Role of carbohydrates in body’s digestive system
There are various carbohydrate sources which can be taken to be converted into energy inside one’s body. These different types of carbohydrates give different effects to our digestion process. Some carbohydrate-containing foods can be processed easily into glucose or fructose, while some others need some more time. The most important role of carbohydrate for our body is the energy it provides. Hence, suitable choice of carbohydrate will be significant for one’s health. Oatmeal is one of healthy carbohydrate choices which has been consumed for years. This food significantly maintains cholesterol level and is even believed to be able to lower it. Carbohydrates are to be converted into glucose or fructose in the liver to provide our body with energy. Excessive conversion, however, is not good for our health, since this excess will be converted into fats and stored in the body until the time when our energy output is bigger than its intake. This is why carbohydrate has a relationship with weight gain.
Why is oatmeal good for lowering cholesterol?
Cholesterol is one of beneficial substances for our body. It is needed for hormone and vitamin production. This production is done by cholesterol in the liver. Cholesterol itself is a wax-like substance which cannot mix with water. Sufficient level of cholesterol is needed to make sure sufficient level of hormones and vitamin is fulfilled. However, in higher level, cholesterol might be dangerous for your health. It mainly contributes to some heart and blood vessels diseases known as cardiovascular diseases. These diseases occur when your bloodstream is blocked in the arteries, which is caused limited supply of oxygen to your heart. Healthy arteries have the characteristics of being flexible, elastic, and strong. These arteries pass your blood to and from the heart properly, supporting all the organ works. When your cholesterol level increase, this waxy substances start to cling on the arteries walls, covering them and cause thicken capillaries. Thickened arteries will pass less blood and thus, limited oxygen level to the heart. This puts into the risk of developing heart diseases. Oatmeal has a role of decreasing cholesterol level, since it is loaded with soluble fiber. This kind of fiber reduce cholesterol absorption from the intestines. Hence, it reduces the level of LDL or what-so-called as bad cholesterol.
Why is oatmeal good for moderating blood sugar?

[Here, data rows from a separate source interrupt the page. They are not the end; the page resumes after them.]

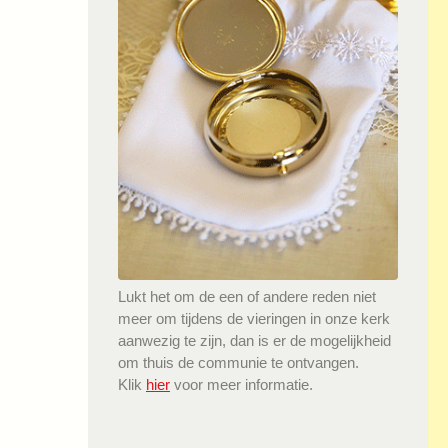
Lukt het om de een of andere reden niet
meer om tijdens de vieringen in onze kerk
aanwezig te zijn, dan is er de mogelijkheid
om thuis de communie te ontvangen.
Klik
hier
voor meer informatie.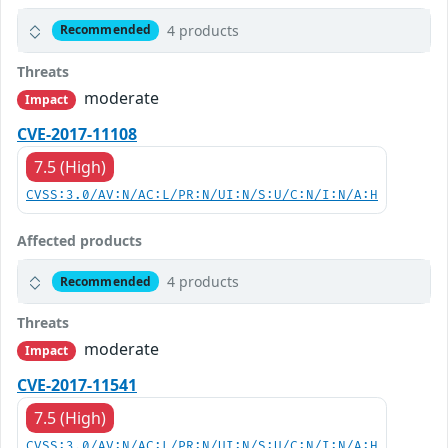
4 products
Recommended
Threats
moderate
Impact
CVE-2017-11108
7.5 (High)
CVSS:3.0/AV:N/AC:L/PR:N/UI:N/S:U/C:N/I:N/A:H
Affected products
4 products
Recommended
Threats
moderate
Impact
CVE-2017-11541
7.5 (High)
CVSS:3.0/AV:N/AC:L/PR:N/UI:N/S:U/C:N/I:N/A:H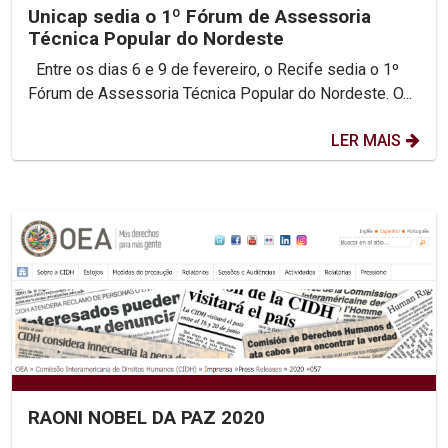
Unicap sedia o 1º Fórum de Assessoria
Técnica Popular do Nordeste
Entre os dias 6 e 9 de fevereiro, o Recife sedia o 1º
Fórum de Assessoria Técnica Popular do Nordeste. O...
LER MAIS
RAONI NOBEL DA PAZ 2020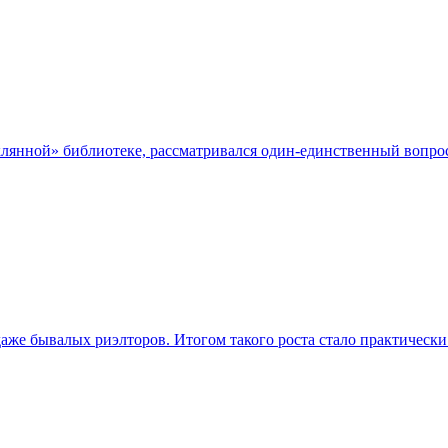
лянной» библиотеке, рассматривался один-единственный вопрос
аже бывалых риэлторов. Итогом такого роста стало практически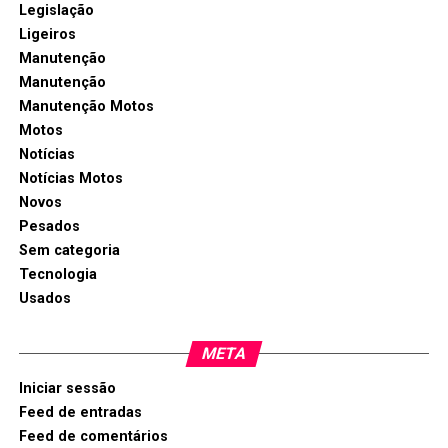
Legislação
Ligeiros
Manutenção
Manutenção
Manutenção Motos
Motos
Notícias
Notícias Motos
Novos
Pesados
Sem categoria
Tecnologia
Usados
META
Iniciar sessão
Feed de entradas
Feed de comentários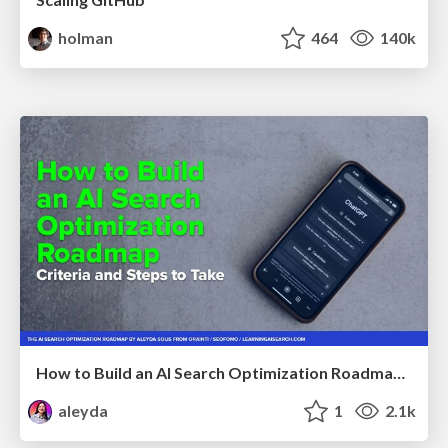
holman
464
140k
How to Build an AI Search Optimization Roadmap - Criteria and Steps to Take #SEOIRL
aleyda
1
2.1k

Besides lowering cholesterol level, oatmeal also has the role of moderating blood sugar. This is closely related to the glycemic index. Glycemic index itself refers to the rate of how much ingested carbohydrate influences blood sugar level. Oatmeal has a low glycemic index, which means that it has a low impact in swinging blood sugar level. Slow-cooked oatmeal will be digested by one’s body slowly, so that it does not stay long in one’s bloodstream. This will hardly raise blood sugar level. Glycemic index can be applied to all foods containing carbohydrates. Among these, oatmeal is considered as one of the healthiest starchy diets, since its glycemic index is only 55, which is considered low and advised for diabetic persons. Glycemic index is also influenced by how long a food is processed. Therefore, whole oats are better than pre-packed instant oats, as the whole one is shortly processed. Pre-packed instant oat is meant to be cooked slower at home, so that it has undergone some processes before packed. This brings its glycemic index higher than the whole oats which are usually slow-cooked for approximately 5 to 8 hours. Despite this, instant oats is still recommended for a low-cholesterol diet, as long as you consume it with lean protein such as low-fat milk or nuts.